Meskipun plot tersebut gagal mendapatkan dukungan yang cukup dari militer untuk dilaksanakan, hal itu memuncak pada penyerbuan gedung-gedung pemerintah oleh pendukung Bolsonaro pada 8 Januari 2023, menurut para hakim.
Ketertiban dengan cepat dipulihkan dan lebih dari 1.500 orang ditangkap.

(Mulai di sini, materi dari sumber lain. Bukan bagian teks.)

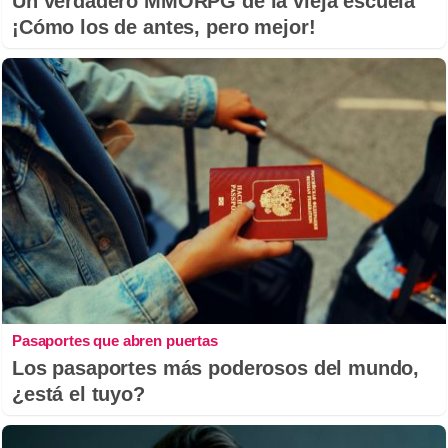
Un verdadero MMORPG de la vieja escuela
¡Cómo los de antes, pero mejor!
Pasaportes que abren puertas
Los pasaportes más poderosos del mundo,
¿está el tuyo?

Tapi, menurut Alexandre de Moraes – hakim yang mengawasi persidangan – Brasil hampir terjerumus ke dalam otoritarianisme.
“Kita perlahan lupa bahwa Brasil hampir kembali ke kediktatoran 20 tahun karena organisasi kriminal, yang terdiri dari kelompok politik, tidak tahu cara kalah dalam pemilu,” katanya sebelum memberikan suara ‘bersalah’.
Sejarah terkini Brasil dan beberapa dekade yang dihabiskannya di bawah pemerintahan militer juga disinggung oleh Hakim Cármen Lúcia, yang memberikan suara ‘bersalah’ ketiga yang menentukan pada Kamis.
Dia membandingkan upaya kudeta tersebut dengan “virus”, yang jika dibiarkan berkeliaran, dapat membunuh masyarakat tempatnya bersemayam.
Satu-satunya suara yang berbeda dalam panel lima anggota itu adalah Luiz Fux, yang berargumen dalam pidato 11 jam pada Rabu bahwa tuduhan terhadap Jair Bolsonaro tidak berdasar dan memilih untuk membebaskannya.
Tapi pada Kamis, Cármen Lúcia, satu-satunya wanita dalam panel, bersikeras bahwa tatanan demokrasi Brasil dalam bahaya dan memperingatkan bahwa “tidak ada kekebalan terhadap otoritarianisme”.